● What to work on:
A faithful transcript of all the lines below, with no pictures, is the goal here.

● Items listed in a dataset:
--*--

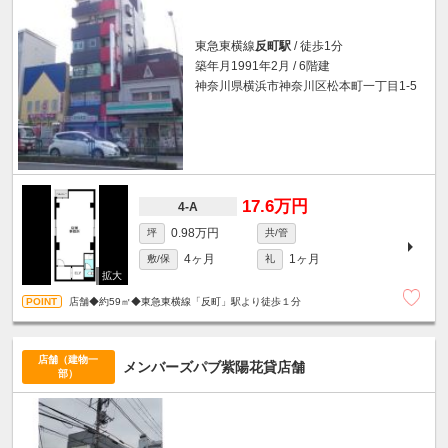
東急東横線
反町駅
/ 徒歩1分
築年月1991年2月 / 6階建
神奈川県横浜市神奈川区松本町一丁目1-5
17.6万円
4-A
0.98万円
坪
共/管
4ヶ月
1ヶ月
敷/保
礼
店舗◆約59㎡◆東急東横線「反町」駅より徒歩１分
店舗（建物一
メンバーズパブ紫陽花貸店舗
部）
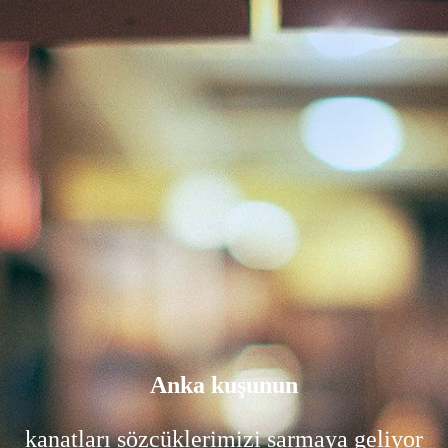
Anka kuşunun
kanatları sözcüklerimizi sarmaya geliyor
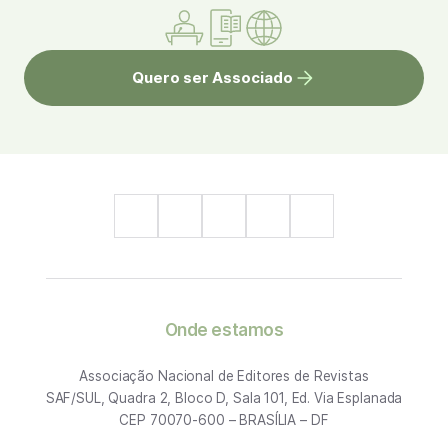
Quero ser Associado
Onde estamos
Associação Nacional de Editores de Revistas
SAF/SUL, Quadra 2, Bloco D, Sala 101, Ed. Via Esplanada
CEP 70070-600 – BRASÍLIA – DF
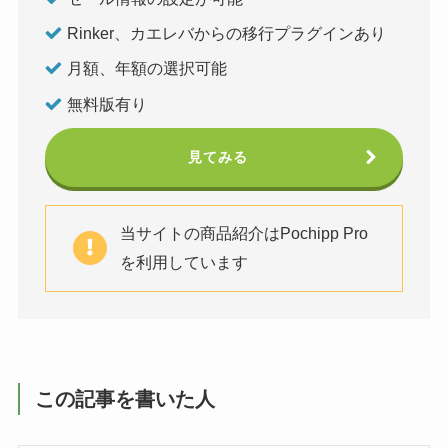
Rinker、カエレバからの移行プラグインあり
月額、年額の選択可能
無料版有り
見てみる
当サイトの商品紹介はPochipp Pro
を利用しています
この記事を書いた人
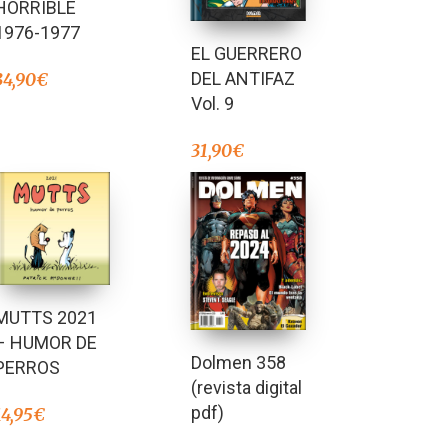
HORRIBLE
1976-1977
EL GUERRERO
DEL ANTIFAZ
34,90
€
Vol. 9
31,90
€
MUTTS 2021
– HUMOR DE
Dolmen 358
PERROS
(revista digital
pdf)
14,95
€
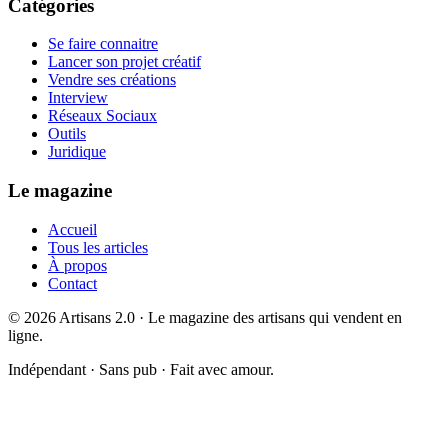
Catégories
Se faire connaitre
Lancer son projet créatif
Vendre ses créations
Interview
Réseaux Sociaux
Outils
Juridique
Le magazine
Accueil
Tous les articles
À propos
Contact
©
2026
Artisans 2.0 · Le magazine des artisans qui vendent en
ligne.
Indépendant · Sans pub · Fait avec amour.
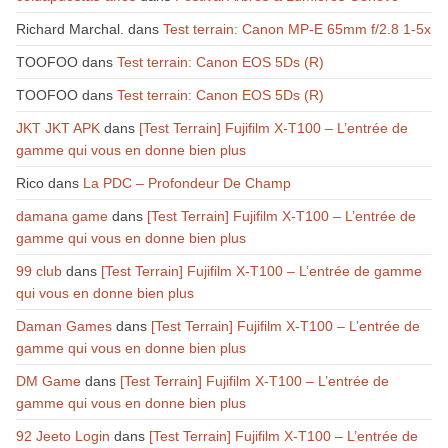
Richard Marchal.
dans
Test terrain: Canon MP-E 65mm f/2.8 1-5x
TOOFOO
dans
Test terrain: Canon EOS 5Ds (R)
TOOFOO
dans
Test terrain: Canon EOS 5Ds (R)
JKT JKT APK
dans
[Test Terrain] Fujifilm X-T100 – L’entrée de
gamme qui vous en donne bien plus
Rico
dans
La PDC – Profondeur De Champ
damana game
dans
[Test Terrain] Fujifilm X-T100 – L’entrée de
gamme qui vous en donne bien plus
99 club
dans
[Test Terrain] Fujifilm X-T100 – L’entrée de gamme
qui vous en donne bien plus
Daman Games
dans
[Test Terrain] Fujifilm X-T100 – L’entrée de
gamme qui vous en donne bien plus
DM Game
dans
[Test Terrain] Fujifilm X-T100 – L’entrée de
gamme qui vous en donne bien plus
92 Jeeto Login
dans
[Test Terrain] Fujifilm X-T100 – L’entrée de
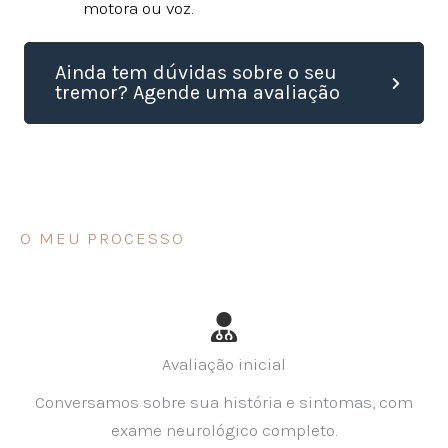
motora ou voz.
Ainda tem dúvidas sobre o seu
tremor? Agende uma avaliação
O MEU PROCESSO
Avaliação inicial
Conversamos sobre sua história e sintomas, com
exame neurológico completo.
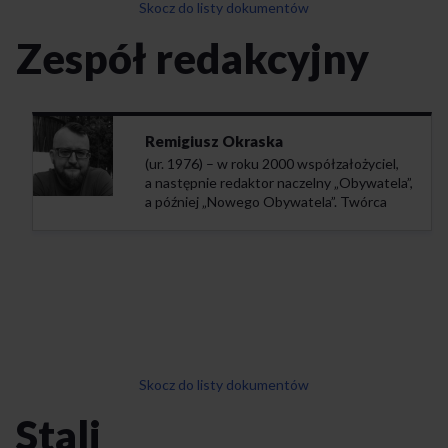
Skocz do listy dokumentów
Zespół redakcyjny
Remigiusz Okraska
(ur. 1976) – w roku 2000 współzałożyciel,
a następnie redaktor naczelny „Obywatela”,
a później „Nowego Obywatela”. Twórca
koncepcji i redaktor portalu
www.lewicowo.pl
, funkcjonującego
w latach 2009-2019. W latach 2001-2005
redaktor naczelny ekologicznego
miesięcznika „Dzikie Życie”, a w latach 1997-
2017 jego autor i współpracownik.
Z wykształcenia socjolog, z zamiłowania
społecznik. Od roku 1997 publicysta, autor
kilkuset tekstów. Redaktor
Skocz do listy dokumentów
i pomysłodawca około 20 książek, w tym
polskich przekładów prac Aldo Leopolda,
Stali
Davida C. Kortena i Dave’a Foremana,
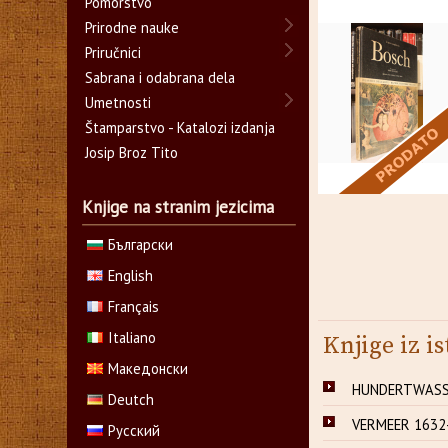
Pomorstvo
Prirodne nauke
Priručnici
Sabrana i odabrana dela
Umetnosti
Štamparstvo - Katalozi izdanja
Josip Broz Tito
Knjige na stranim jezicima
Български
English
Français
Italiano
Knjige iz is
Македонски
HUNDERTWASSE
Deutch
VERMEER 1632-
Русский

--*--

● Task response:
東急東横線
反町駅
/ 徒歩1分
築年月1991年2月 / 6階建
神奈川県横浜市神奈川区松本町一丁目1-5
17.6万円
4-A
0.98万円
坪
共/管
4ヶ月
1ヶ月
敷/保
礼
店舗◆約59㎡◆東急東横線「反町」駅より徒歩１分
店舗（建物一
メンバーズパブ紫陽花貸店舗
部）
Anka kuşunun
kanatları sözcüklerimizi sarmaya geliyor
Quero ser Associado
Onde estamos
Associação Nacional de Editores de Revistas
SAF/SUL, Quadra 2, Bloco D, Sala 101, Ed. Via Esplanada
CEP 70070-600 – BRASÍLIA – DF
Rinker、カエレバからの移行プラグインあり
月額、年額の選択可能
無料版有り
見てみる
当サイトの商品紹介はPochipp Pro
を利用しています
この記事を書いた人
HORRIBLE
1976-1977
EL GUERRERO
DEL ANTIFAZ
34,90
€
Vol. 9
31,90
€
MUTTS 2021
– HUMOR DE
Dolmen 358
PERROS
(revista digital
pdf)
14,95
€
Catégories
Se faire connaitre
Lancer son projet créatif
Vendre ses créations
Interview
Réseaux Sociaux
Outils
Juridique
Le magazine
Accueil
Tous les articles
À propos
Contact
©
2026
Artisans 2.0 · Le magazine des artisans qui vendent en
ligne.
Indépendant · Sans pub · Fait avec amour.
Richard Marchal.
dans
Test terrain: Canon MP-E 65mm f/2.8 1-5x
TOOFOO
dans
Test terrain: Canon EOS 5Ds (R)
TOOFOO
dans
Test terrain: Canon EOS 5Ds (R)
JKT JKT APK
dans
[Test Terrain] Fujifilm X-T100 – L’entrée de
gamme qui vous en donne bien plus
Rico
dans
La PDC – Profondeur De Champ
damana game
dans
[Test Terrain] Fujifilm X-T100 – L’entrée de
gamme qui vous en donne bien plus
99 club
dans
[Test Terrain] Fujifilm X-T100 – L’entrée de gamme
qui vous en donne bien plus
Daman Games
dans
[Test Terrain] Fujifilm X-T100 – L’entrée de
gamme qui vous en donne bien plus
DM Game
dans
[Test Terrain] Fujifilm X-T100 – L’entrée de
gamme qui vous en donne bien plus
92 Jeeto Login
dans
[Test Terrain] Fujifilm X-T100 – L’entrée de
motora ou voz.
Ainda tem dúvidas sobre o seu
tremor? Agende uma avaliação
O MEU PROCESSO
Avaliação inicial
Conversamos sobre sua história e sintomas, com
exame neurológico completo.
Skocz do listy dokumentów
Zespół redakcyjny
Remigiusz Okraska
(ur. 1976) – w roku 2000 współzałożyciel,
a następnie redaktor naczelny „Obywatela”,
a później „Nowego Obywatela”. Twórca
koncepcji i redaktor portalu
www.lewicowo.pl
, funkcjonującego
w latach 2009-2019. W latach 2001-2005
redaktor naczelny ekologicznego
miesięcznika „Dzikie Życie”, a w latach 1997-
2017 jego autor i współpracownik.
Z wykształcenia socjolog, z zamiłowania
społecznik. Od roku 1997 publicysta, autor
kilkuset tekstów. Redaktor
Skocz do listy dokumentów
i pomysłodawca około 20 książek, w tym
polskich przekładów prac Aldo Leopolda,
Stali
Davida C. Kortena i Dave’a Foremana,
Pomorstvo
Prirodne nauke
Priručnici
Sabrana i odabrana dela
Umetnosti
Štamparstvo - Katalozi izdanja
Josip Broz Tito
Knjige na stranim jezicima
Български
English
Français
Italiano
Knjige iz is
Македонски
HUNDERTWASSE
Deutch
VERMEER 1632-
Русский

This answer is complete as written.